EXERCISE DIRECTIONS | Return the lines from the one containing "middle tip: (849, 577)" to the end of the material, both end lines included, exactly and with nothing else.

RECORD EXTRACTS |
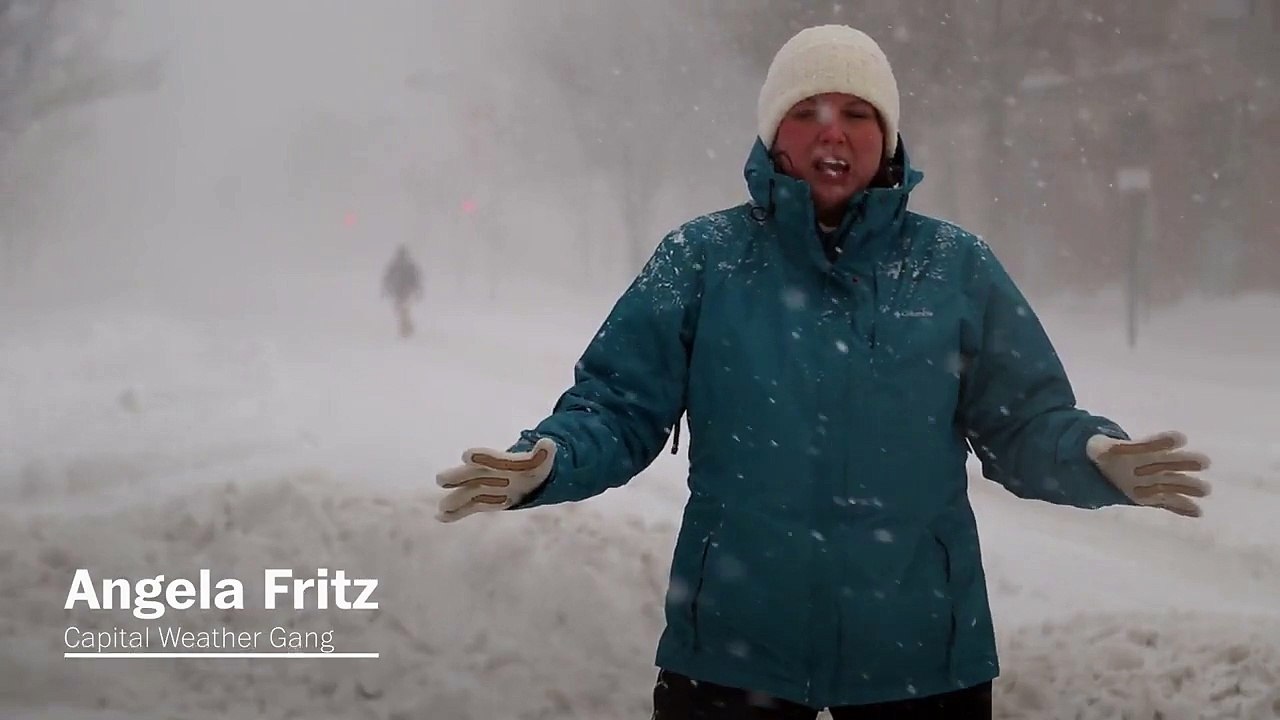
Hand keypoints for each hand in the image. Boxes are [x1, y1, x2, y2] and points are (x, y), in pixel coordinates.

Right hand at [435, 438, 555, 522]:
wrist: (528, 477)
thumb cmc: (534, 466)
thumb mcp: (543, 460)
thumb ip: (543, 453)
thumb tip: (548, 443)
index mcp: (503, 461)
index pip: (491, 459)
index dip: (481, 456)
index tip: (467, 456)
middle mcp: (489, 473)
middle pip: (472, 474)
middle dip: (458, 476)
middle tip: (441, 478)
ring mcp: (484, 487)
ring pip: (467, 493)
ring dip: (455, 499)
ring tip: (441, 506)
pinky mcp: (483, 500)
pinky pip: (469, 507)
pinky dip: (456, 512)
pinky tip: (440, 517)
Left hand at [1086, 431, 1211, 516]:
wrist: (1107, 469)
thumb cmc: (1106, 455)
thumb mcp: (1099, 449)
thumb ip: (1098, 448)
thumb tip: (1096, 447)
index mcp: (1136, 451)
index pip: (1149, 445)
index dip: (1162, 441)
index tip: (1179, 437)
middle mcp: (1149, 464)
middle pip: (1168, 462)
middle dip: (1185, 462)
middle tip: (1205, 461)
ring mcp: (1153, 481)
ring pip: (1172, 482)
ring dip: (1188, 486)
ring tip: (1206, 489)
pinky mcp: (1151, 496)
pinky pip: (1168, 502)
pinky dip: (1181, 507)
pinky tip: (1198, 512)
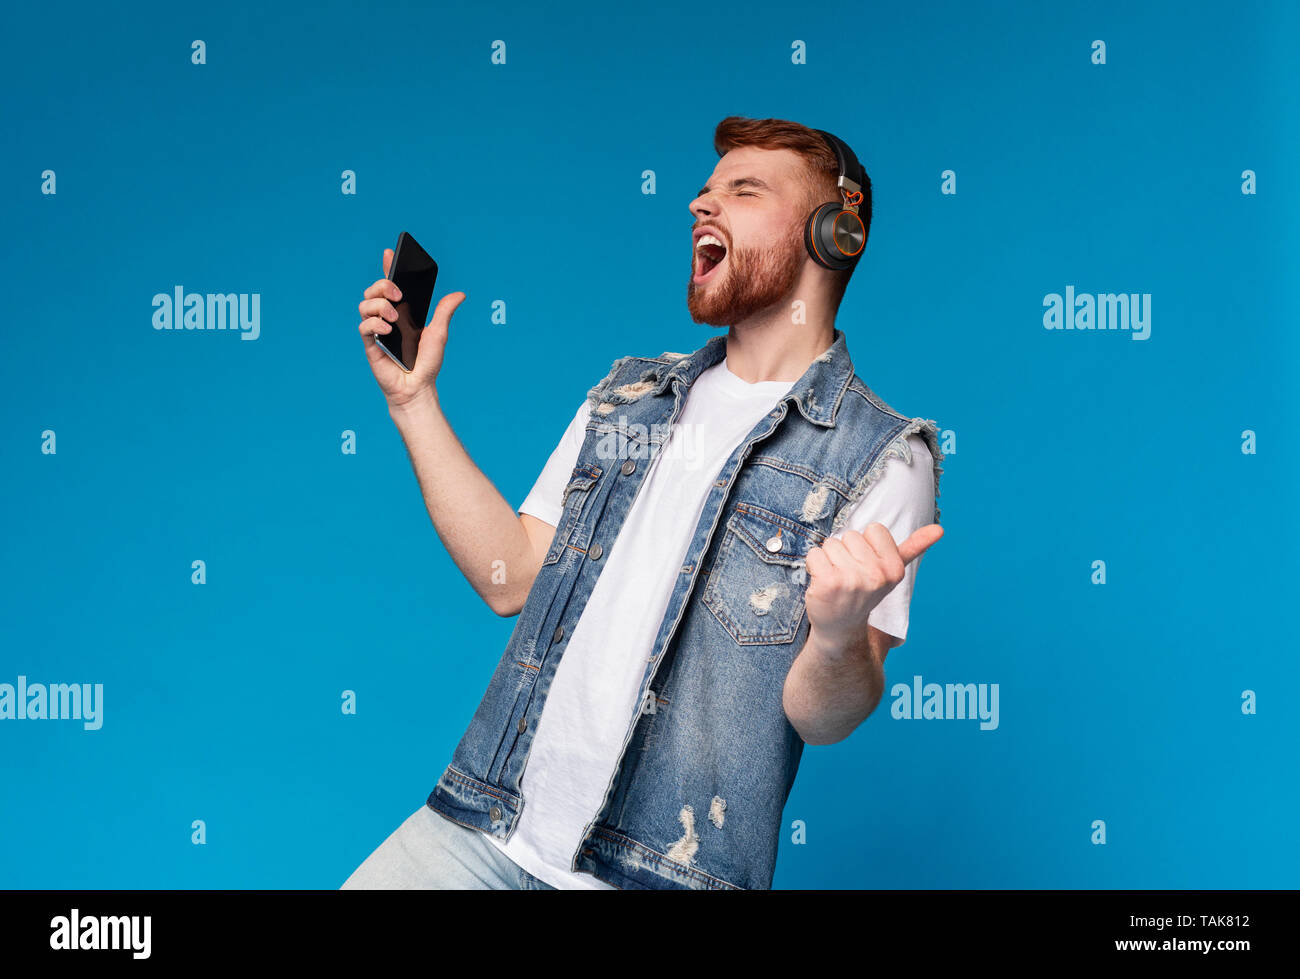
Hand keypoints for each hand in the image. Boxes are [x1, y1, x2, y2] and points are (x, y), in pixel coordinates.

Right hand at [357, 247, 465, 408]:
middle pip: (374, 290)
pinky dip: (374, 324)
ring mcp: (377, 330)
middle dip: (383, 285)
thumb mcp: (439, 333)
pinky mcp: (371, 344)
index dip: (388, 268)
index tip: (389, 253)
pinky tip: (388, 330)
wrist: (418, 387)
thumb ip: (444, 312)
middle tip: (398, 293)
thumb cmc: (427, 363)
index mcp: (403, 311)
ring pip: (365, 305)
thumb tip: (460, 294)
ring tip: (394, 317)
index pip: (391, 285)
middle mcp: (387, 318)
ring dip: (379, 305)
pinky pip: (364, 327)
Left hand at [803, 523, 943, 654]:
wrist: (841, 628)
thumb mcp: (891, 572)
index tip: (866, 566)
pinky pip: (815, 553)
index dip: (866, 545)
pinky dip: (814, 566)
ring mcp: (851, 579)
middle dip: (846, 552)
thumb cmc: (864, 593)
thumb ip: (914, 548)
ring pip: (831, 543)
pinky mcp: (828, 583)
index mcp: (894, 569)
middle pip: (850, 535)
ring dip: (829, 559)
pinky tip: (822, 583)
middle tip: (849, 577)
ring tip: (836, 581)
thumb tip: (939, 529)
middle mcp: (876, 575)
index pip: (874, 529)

SOLVED PROBLEM |
middle tip: (849, 577)
ring tip: (836, 581)
thumb tip: (939, 529)
middle mcp: (876, 575)
index pip: (874, 529)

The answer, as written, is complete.